Input data:
____

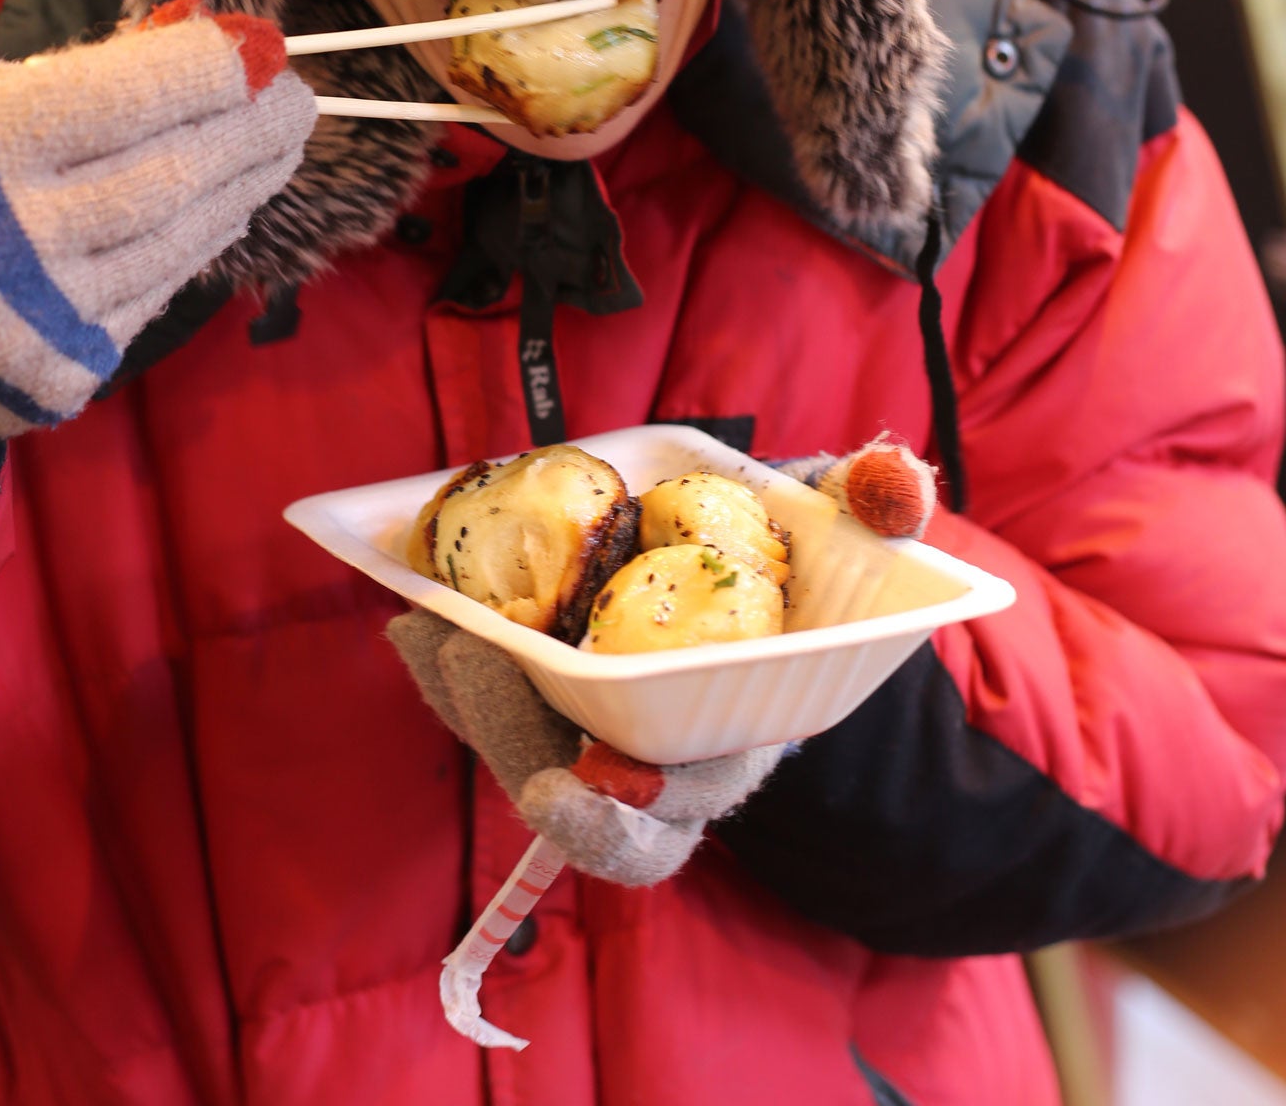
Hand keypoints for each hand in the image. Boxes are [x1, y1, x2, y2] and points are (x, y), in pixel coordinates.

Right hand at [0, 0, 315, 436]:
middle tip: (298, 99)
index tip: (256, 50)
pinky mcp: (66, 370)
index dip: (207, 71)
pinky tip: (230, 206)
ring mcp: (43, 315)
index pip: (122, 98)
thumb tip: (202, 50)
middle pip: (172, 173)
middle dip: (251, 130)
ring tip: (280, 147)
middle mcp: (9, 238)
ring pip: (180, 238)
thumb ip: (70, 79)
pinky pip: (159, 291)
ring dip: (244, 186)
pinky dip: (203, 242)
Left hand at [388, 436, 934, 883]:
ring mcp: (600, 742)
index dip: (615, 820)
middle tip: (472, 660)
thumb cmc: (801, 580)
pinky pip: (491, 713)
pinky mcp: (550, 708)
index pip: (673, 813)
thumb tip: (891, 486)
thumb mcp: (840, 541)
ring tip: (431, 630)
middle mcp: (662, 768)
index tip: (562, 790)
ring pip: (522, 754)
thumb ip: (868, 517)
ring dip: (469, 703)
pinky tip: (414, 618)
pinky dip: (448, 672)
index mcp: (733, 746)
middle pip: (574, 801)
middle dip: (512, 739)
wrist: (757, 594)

____

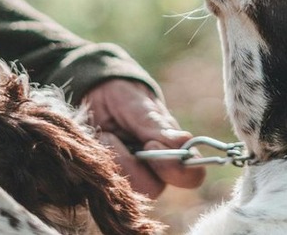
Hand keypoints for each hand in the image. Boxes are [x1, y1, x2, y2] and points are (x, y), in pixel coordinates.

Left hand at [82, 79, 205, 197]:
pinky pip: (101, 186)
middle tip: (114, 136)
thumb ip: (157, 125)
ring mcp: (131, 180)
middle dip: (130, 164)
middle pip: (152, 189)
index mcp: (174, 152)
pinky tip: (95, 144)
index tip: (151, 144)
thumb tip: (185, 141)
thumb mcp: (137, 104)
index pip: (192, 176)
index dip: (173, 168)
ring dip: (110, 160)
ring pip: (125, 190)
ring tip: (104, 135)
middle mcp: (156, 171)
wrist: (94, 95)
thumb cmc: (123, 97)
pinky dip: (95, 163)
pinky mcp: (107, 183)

____

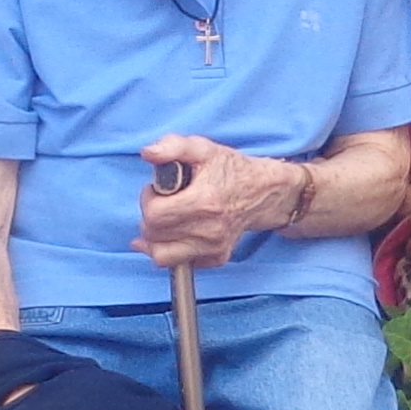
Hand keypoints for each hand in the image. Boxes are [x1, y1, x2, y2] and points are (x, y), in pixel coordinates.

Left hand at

____

What is needed:
The required answer is the run of lines above, starting at the line with "Right hand at" and ending at the line with "index mcp: (733, 746)", reproduced exactly with both ends.

Answer to this task:
Right hand at [0, 0, 315, 436]:
middle tip: (298, 99)
index tip: (256, 50)
pinky mcp: (66, 370)
index dip: (207, 71)
pinky tip: (230, 206)
ring mcp: (43, 315)
index pip: (122, 98)
thumb tip: (202, 50)
middle pip: (172, 173)
middle dip: (251, 130)
ring tip: (280, 147)
middle mcp: (9, 238)
ring pip: (180, 238)
thumb ip: (70, 79)
pinky pip: (159, 291)
ring dip: (244, 186)
pinky dip: (203, 242)
Left hand at [388, 436, 934, 883]:
ring mcp: (600, 742)
index dip: (615, 820)
middle tip: (472, 660)
thumb cmc: (801, 580)
pinky pip: (491, 713)
pinky mcp: (550, 708)
index pip: (673, 813)
thumb tip: (891, 486)
thumb mcp: (840, 541)
ring tip: (431, 630)
middle mcp: (662, 768)
index tip: (562, 790)
ring pip: (522, 754)
thumb ip: (868, 517)
ring dip: (469, 703)
pinky tip: (414, 618)
pinky dip: (448, 672)
index mcp: (733, 746)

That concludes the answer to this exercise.